Answer these questions using the passage about SH below:
(a) At which church in South Bend did SH become involved with Adam?
(b) Who became the new Department Chairman at Notre Dame?
(c) In what year did SH take the appointment at Duke University?

▸ **Study text**
↓↓↓

The crisis at home sends SH looking for a church. He regularly attends and participates in mass at a Roman Catholic chapel at Notre Dame and is surprised to learn—despite the fact that he has a divinity degree and is a theology professor—that non-Catholics are not welcomed to take the Eucharist in a Catholic service. He eventually becomes involved, with Adam (Anne does not attend with them and is intensely antagonistic toward religion), at the small, Broadway Methodist Church in South Bend, where the divorced pastor does at least instilled in SH some sense of churchmanship.
Changes eventually come to Notre Dame with a new Department Chairman, Richard McBrien, who, though he is a progressive Catholic, wants the department to be more conscientiously Catholic. This rubs SH the wrong way and he begins looking for an exit. He finds one in a prestigious appointment to the divinity school at Duke University in Durham, NC in 1983.

↑↑↑

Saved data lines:
↓↓↓

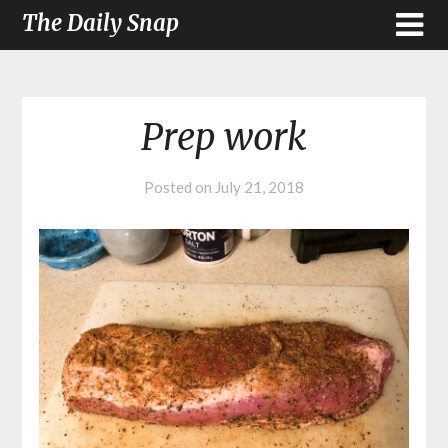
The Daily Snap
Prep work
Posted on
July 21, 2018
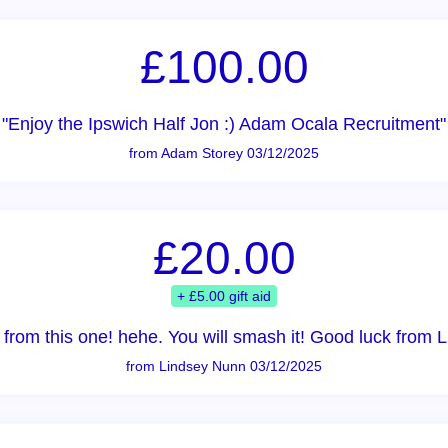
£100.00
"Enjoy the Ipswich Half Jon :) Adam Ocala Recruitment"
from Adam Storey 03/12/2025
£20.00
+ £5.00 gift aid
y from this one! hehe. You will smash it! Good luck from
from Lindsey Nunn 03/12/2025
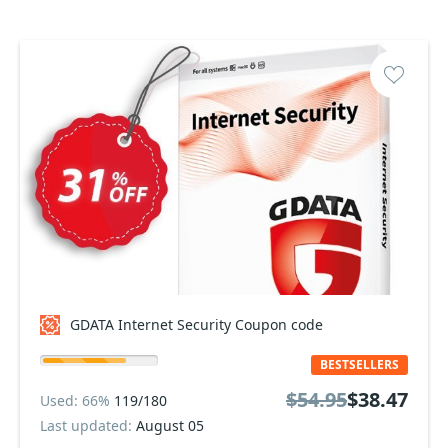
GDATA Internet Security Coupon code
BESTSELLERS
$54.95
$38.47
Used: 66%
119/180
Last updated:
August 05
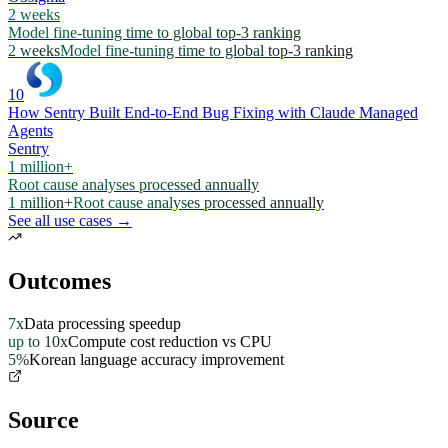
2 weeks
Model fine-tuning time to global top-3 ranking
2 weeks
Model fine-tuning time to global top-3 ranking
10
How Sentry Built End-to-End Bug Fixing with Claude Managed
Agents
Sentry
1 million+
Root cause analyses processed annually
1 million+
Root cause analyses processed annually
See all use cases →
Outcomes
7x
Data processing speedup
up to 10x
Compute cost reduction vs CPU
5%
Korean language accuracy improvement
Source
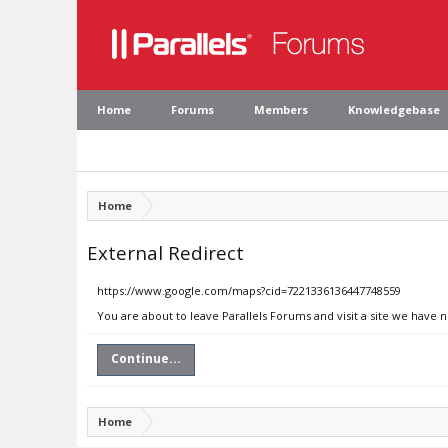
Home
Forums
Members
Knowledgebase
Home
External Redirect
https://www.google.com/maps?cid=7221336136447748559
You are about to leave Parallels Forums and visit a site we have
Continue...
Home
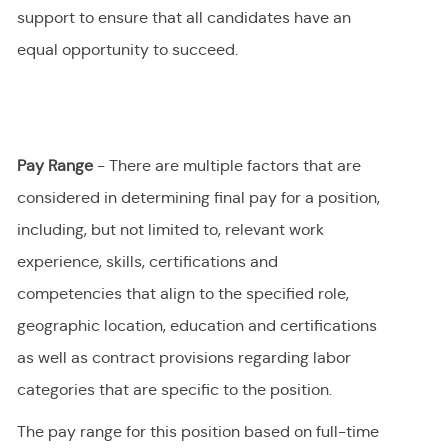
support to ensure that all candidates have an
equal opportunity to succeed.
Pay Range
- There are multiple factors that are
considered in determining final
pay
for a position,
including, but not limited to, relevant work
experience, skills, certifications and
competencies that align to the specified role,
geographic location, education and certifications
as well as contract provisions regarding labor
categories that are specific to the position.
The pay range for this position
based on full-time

↑↑↑

▸ **Completed exercise**
(a) The Broadway Methodist Church
(b) Richard McBrien
(c) 1983